Mais l'existence de l'euro ne doit pas cacher que des échanges ne sont
pas menés ou ne se concluent pas et, donc, ne donnent pas lieu
à prix en euro.
Il y a, dans ces cas, un coût d'opportunité de l'échange
évalué trop élevé qui fait obstacle à leur
réalisation et que rien ne justifie de ne pas évoquer. Rien ne
justifie non plus d'insister sur le seul chômage, absence
d'échange entre les "employables" et les
"employeurs".
Si des échanges de biens en propriété ne peuvent pas
avoir lieu et leur prix en euro se fixer, ce n'est pas d'abord une question
de quantité d'euro, mais une question d'existence de l'euro en
relation avec l'action d'échange coûteuse que choisissent de
mener des individus à l'instant "t", étant
donné qu'ils ne sauraient mener deux actions en même temps.

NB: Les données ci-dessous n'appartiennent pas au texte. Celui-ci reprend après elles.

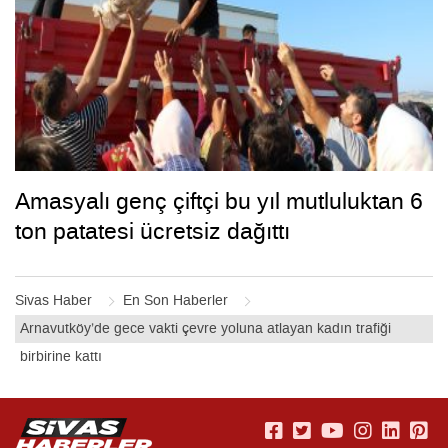
Amasyalı genç çiftçi bu yıl mutluluktan 6
ton patatesi ücretsiz dağıttı
Sivas Haber
En Son Haberler
Arnavutköy’de gece vakti çevre yoluna atlayan kadın trafiği
birbirine kattı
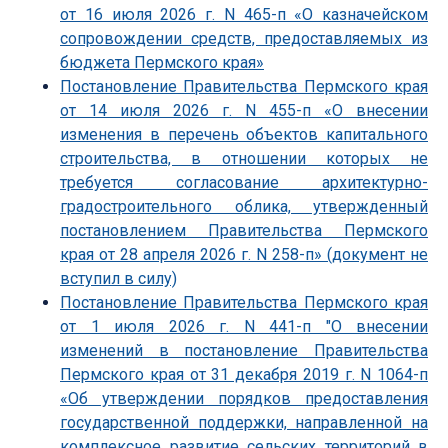
от 16 июля 2026 г. N 465-п «О казначейском
сопровождении средств, предоставляемых из
бюджета Пермского края»
Постановление Правительства Пермского края
от 14 июля 2026 г. N 455-п «О внесении
изменения в перечень объектов капитального
строительства, в отношении которых не
требуется согласование архитектурно-
градостроительного облика, утвержденный
постановлением Правительства Пермского
края от 28 апреля 2026 г. N 258-п» (документ не
вступил в силу)
Постановление Правительства Пермского края
от 1 июля 2026 г. N 441-п "О внесении
изменений в постановление Правительства
Пермского края от 31 декабря 2019 г. N 1064-п
«Об утверждении порядков предоставления
государственной поддержки, направленной на
комплексное развитие сельских территорий в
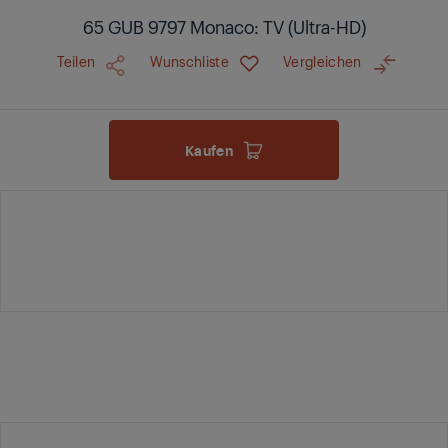
65 GUB 9797 Monaco: TV (Ultra-HD)
Teilen
Wunschliste
Vergleichen
Kaufen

A coup sûr, sans monnaie, les échanges ne se feraient pas plus.
Mais avec une monnaie autre, avec le franc français d'hier par
exemple, ou avec une autre monnaie, se feraient-ils davantage ?
C'est, pour pouvoir répondre à cette question, qu'il faut
s'intéresser à l'euro.
C'est toute la question de la contribution de la monnaie "euro"
à la diminution du coût d'opportunité de
l'échange.
Cette contribution est-elle positive, nulle ou négative ?
Si l'euro était une innovation comme peut l'être la
"monnaie électronique", la contribution serait positive sans
discussion possible car toute innovation renferme une économie de
coûts.
L'existence de l'euro serait justifiée.
Mais l'euro n'est qu'un avatar de l'Union monétaire latine (U.M.L.)
qui s'articulait sur la coercition (cf. ce billet
d'octobre 2012).
Certes, l'U.M.L. n'a jamais eu 17 membres, ni une banque centrale
créée pour l'occasion, ni ne manquait d'étalon - elle
était fondée sur l'étalon or/argent dans un rapport fixe
de 15,5 -.
Mais pourquoi ce que la coercition n'a pas permis de faire réussir
hier, le permettrait-elle davantage aujourd'hui?
"Parce qu'il y a davantage de coercition - nécessairement
aveugle... -aujourd'hui" est une réponse possible à la
question, mais dénuée de sens.
Davantage de coercition n'a jamais été un gage de succès
car aucune économie de coûts n'y est attachée, bien au
contraire.
L'euro est un paquet de réglementations et les réglementations
nouvelles se juxtaposent aux anciennes à un rythme croissant, ces
derniers temps, après qu'un silence coupable qui ne pouvait
qu'étonner alors, l'a entouré (cf. cebillet de octobre
2008
).
Cela n'est pas le signe d'une diminution de coût, mais d'une
augmentation de coût qui ne peut qu'entamer l'éventuelle
économie de coûts originelle.
Jusqu'où ira-t-elle ?
L'existence de l'euro dépend de la réponse à la
question.
Nous aurons l'occasion de l'examiner dans de prochains billets.